ASR (Automatic Speech Recognition)#

Complete workflow for speech recognition with audio understanding capabilities.

Example model: Qwen3-ASR-0.6B

Prerequisites: Complete the Installation Guide before proceeding.


Step 1: Export (x86 Host)#

export WORKSPACE_DIR=$HOME/tensorrt-edgellm-workspace
export MODEL_NAME=Qwen3-ASR-0.6B
mkdir -p $WORKSPACE_DIR
cd $WORKSPACE_DIR

# Export audio encoder
tensorrt-edgellm-export-audio \
  --model_dir Qwen/Qwen3-ASR-0.6B \
  --output_dir $MODEL_NAME/onnx/audio

# Export language model
tensorrt-edgellm-export-llm \
  --model_dir Qwen/Qwen3-ASR-0.6B \
  --output_dir $MODEL_NAME/onnx/llm

Step 2: Transfer to Device#

# Transfer ONNX to device
scp -r $MODEL_NAME/onnx \
  <device_user>@<device_ip>:~/tensorrt-edgellm-workspace/$MODEL_NAME/

Step 3: Build Engines (Thor Device)#

# Set up workspace directory on device
export WORKSPACE_DIR=$HOME/tensorrt-edgellm-workspace
export MODEL_NAME=Qwen3-ASR-0.6B
cd ~/TensorRT-Edge-LLM

# Build language model engine
./build/examples/llm/llm_build \
  --onnxDir $WORKSPACE_DIR/$MODEL_NAME/onnx/llm \
  --engineDir $WORKSPACE_DIR/$MODEL_NAME/engines/llm \
  --maxBatchSize 1 \
  --maxInputLen 1024 \
  --maxKVCacheCapacity 4096

# Build audio encoder engine
./build/examples/multimodal/audio_build \
  --onnxDir $WORKSPACE_DIR/$MODEL_NAME/onnx/audio \
  --engineDir $WORKSPACE_DIR/$MODEL_NAME/engines/audio \
  --minTimeSteps 1000 \
  --maxTimeSteps 3000

Step 4: Preprocess Audio Input (x86 Host or Thor Device)#

Audio files must be converted to mel-spectrogram safetensors format before inference:

cd ~/TensorRT-Edge-LLM

# Convert WAV to safetensors mel-spectrogram format
python -m tensorrt_edgellm.scripts.preprocess_audio \
  --input /path/to/audio.wav \
  --output $WORKSPACE_DIR/audio_input.safetensors

Note: Supported audio formats include .wav, .mp3, .flac, .ogg, and .m4a. If preprocessing is done on the x86 host, transfer the output safetensors file to the device before running inference.

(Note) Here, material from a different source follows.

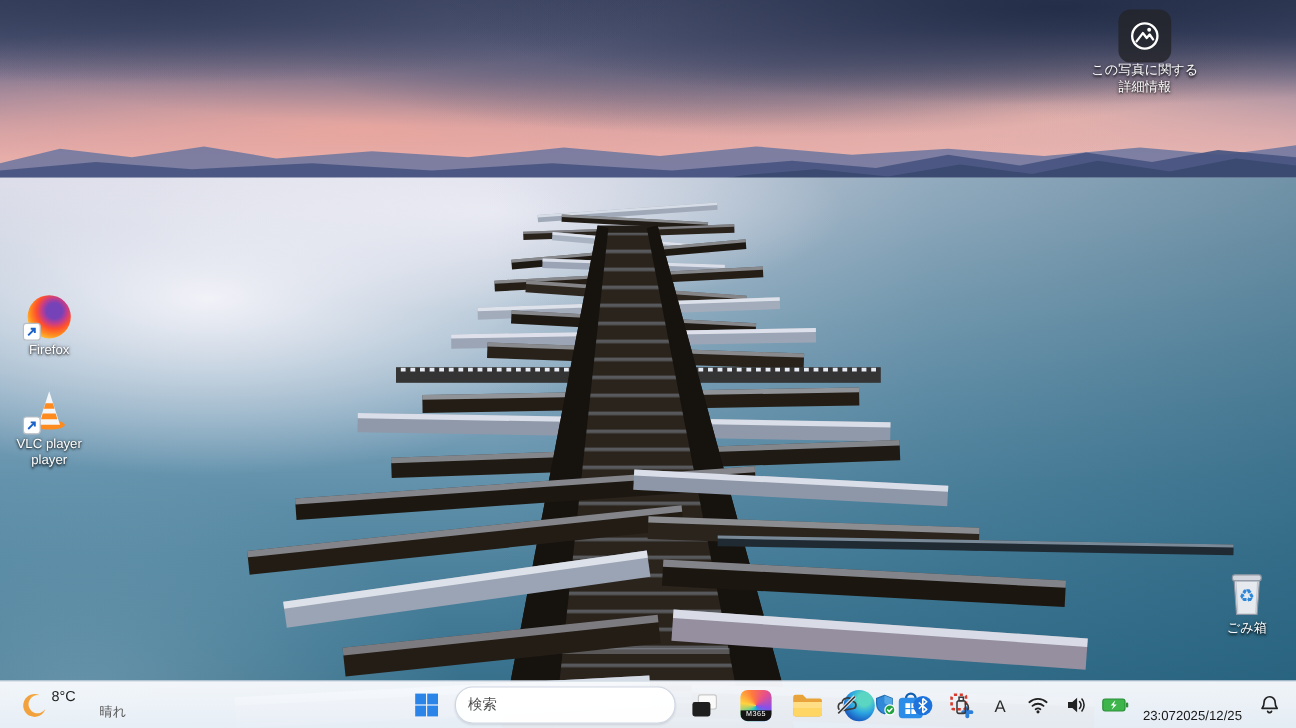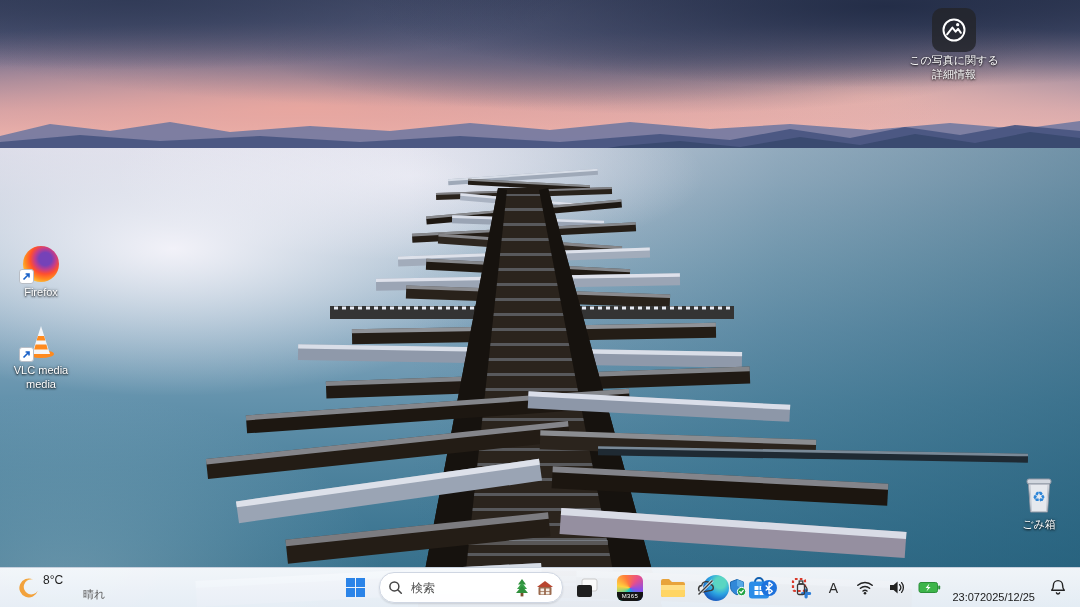"この写真に関する詳細情報" .photo-info { font-family: none -> Liberation Mono, monospace }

Step 5: Run Inference (Thor Device)#

Create an input file $WORKSPACE_DIR/input_asr.json (replace /path/to/audio_input.safetensors with the actual preprocessed audio file path):

{
    "batch_size": 1,
    "temperature": 1.0,
    "top_p": 1.0,
    "top_k": 50,
    "max_generate_length": 256,
    "requests": [
        {
            "messages": [
                {
                    "role": "system",
                    "content": ""
                },
                {
                    "role": "user",
                    "content": [{"type": "audio", "audio": "/path/to/audio_input.safetensors"}]
                }
            ]
        }
    ]
}

Run inference:

cd ~/TensorRT-Edge-LLM

./build/examples/llm/llm_inference \
  --engineDir $WORKSPACE_DIR/$MODEL_NAME/engines/llm \
  --multimodalEngineDir $WORKSPACE_DIR/$MODEL_NAME/engines/audio \
  --inputFile $WORKSPACE_DIR/input_asr.json \
  --outputFile $WORKSPACE_DIR/output_asr.json

Check output_asr.json for the speech recognition transcription.